Als een uitvoerend bestuurder bepaalde stukken niet stuurt, omdat dat niet
meer tot de taak van de niet-uitvoerende bestuurder hoort, terwijl die ander
dat wel verwacht, dan kan dat tot irritaties en wantrouwen leiden, aldus
Siegman. ‘De belangrijkste vaardigheid die niet-uitvoerende bestuurders in
hun nieuwe rol moeten leren, is vertrouwen op de uitvoerend bestuurders,
zo blijkt uit de interviews. Aan de andere kant moeten ubbers er aan
wennen dat ze nog zorgvuldiger en vaker moeten communiceren, en hun
beslissingen meer moeten vastleggen en verantwoorden. Zo kan dit
vertrouwen ontstaan.’
Taakverdeling
Een goede voorbereiding helpt bij de overgang. Smit: ‘Het is handig om
uitgebreid tevoren te praten over wat de taken van uitvoerend bestuurders
zijn en waar het algemeen bestuur als geheel over beslist. De vuistregel is:
beleid, strategie, en alles waar belangenafweging mee gepaard gaat, is voor
de hele bestuur. Uitvoering is voor de ubbers.’
Zo doet het algemeen bestuur bijvoorbeeld beleggingsbeleid,
communicatiebeleid en uitbestedingsbeleid, maar regelen de ubbers de
uitvoering van het selectieproces van vermogensbeheerders, de monitoring
op de uitbestede taken en zaken als pensioenbrieven en website-updates.
Smit: ‘Uiteindelijk komt iedereen wel grofweg op hetzelfde takenlijstje voor
ubbers en nubbers uit. Maar er blijven grensgevallen. Dan kom je weer op
het vertrouwen; als dat er is, kom je daar wel uit.’
Scheiding rollen
Fondsen moeten ook nadenken over hoe de nubbers hun toezichtsrol
scheiden van de bestuursrol. Smit: ‘Veel fondsen hebben daartoe aparte
vergaderingen van het niet-uitvoerend bestuur. Daar zitten ze dan
uitsluitend in hun toezichthoudende rol.’
Soms wordt het ook geknipt. ‘Een nubber is dan op een dossier de
bestuurder en op ander dossier de toezichthouder.’ Een derde variant is het
uitbesteden van het toezicht aan de auditcommissie. Wettelijk bestaat die
om het niet-uitvoerend bestuur te assisteren bij ´vermogensbeheer, risico
en financiële informatieverschaffing´, maar die taak kan ook worden
uitgebreid.
Externe voorzitter
Bij het model is een goede externe voorzitter tot slot essentieel, zo blijkt uit
het onderzoek. ‘Dat is ook verplicht en dat is heel goed.’ De onafhankelijk
voorzitter moet het proces begeleiden, erop toezien dat ubbers ook echt
uitvoeren en nubbers toezicht houden. ‘Fondsen zijn vaak huiverig om
iemand van buiten te halen, maar achteraf is men er altijd positief over.’
Meer voor- dan nadelen
Al met al noemen de fondsen die het omgekeerd gemengd model hebben
ingevoerd drie keer zoveel voordelen als nadelen, concluderen Smit en
Siegman. ‘En ze zeggen vaak spontaan dat ze het nieuwe systeem echt beter
vinden.’
In 2014 hebben fondsen vaak besloten om voorlopig hun bestuur hetzelfde
te laten, paritair dus, onder meer omdat ze het druk hadden met invoering
van het nftk.
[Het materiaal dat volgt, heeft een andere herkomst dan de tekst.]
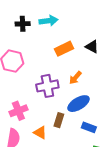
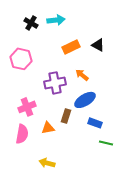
black cross: (23, 24) -> (31, 23), turned 32
orange arrow: (75, 78) -> (82, 75), turned 88
orange triangle: (40, 133) -> (48, 128), turned -40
Inmiddels neemt de belangstelling voor andere modellen toe.
Het omgekeerd gemengde model is daarbij het populairst. Op dit moment
zijn er, naast de tien fondsen het model al voeren, ten minste vijf fondsen
bezig met een overgang naar dit model, zeggen Smit en Siegman. ‘We
verwachten dat meer fondsen dit gaan doen.’ Aan voorbereidingstijd
moeten fondsen ongeveer een jaar inrekenen.